[Opening Exercise material section]

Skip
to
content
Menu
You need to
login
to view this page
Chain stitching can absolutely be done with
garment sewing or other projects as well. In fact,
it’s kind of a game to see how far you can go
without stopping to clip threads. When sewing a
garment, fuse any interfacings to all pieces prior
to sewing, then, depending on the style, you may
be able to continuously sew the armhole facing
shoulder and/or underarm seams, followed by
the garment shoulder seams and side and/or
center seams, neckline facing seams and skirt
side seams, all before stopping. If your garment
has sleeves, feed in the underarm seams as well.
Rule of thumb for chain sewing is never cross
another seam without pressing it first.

[Closing Exercise material section]

(Instructions to follow) Reproduce verbatim the stretch of lines from the start of the records through the line containing "garment, fuse any", including both ends.

(Solution to this problem)
Skip
to
content
Menu
You need to
login
to view this page
Chain stitching can absolutely be done with
garment sewing or other projects as well. In fact,
it’s kind of a game to see how far you can go
without stopping to clip threads. When sewing a
garment, fuse any interfacings to all pieces prior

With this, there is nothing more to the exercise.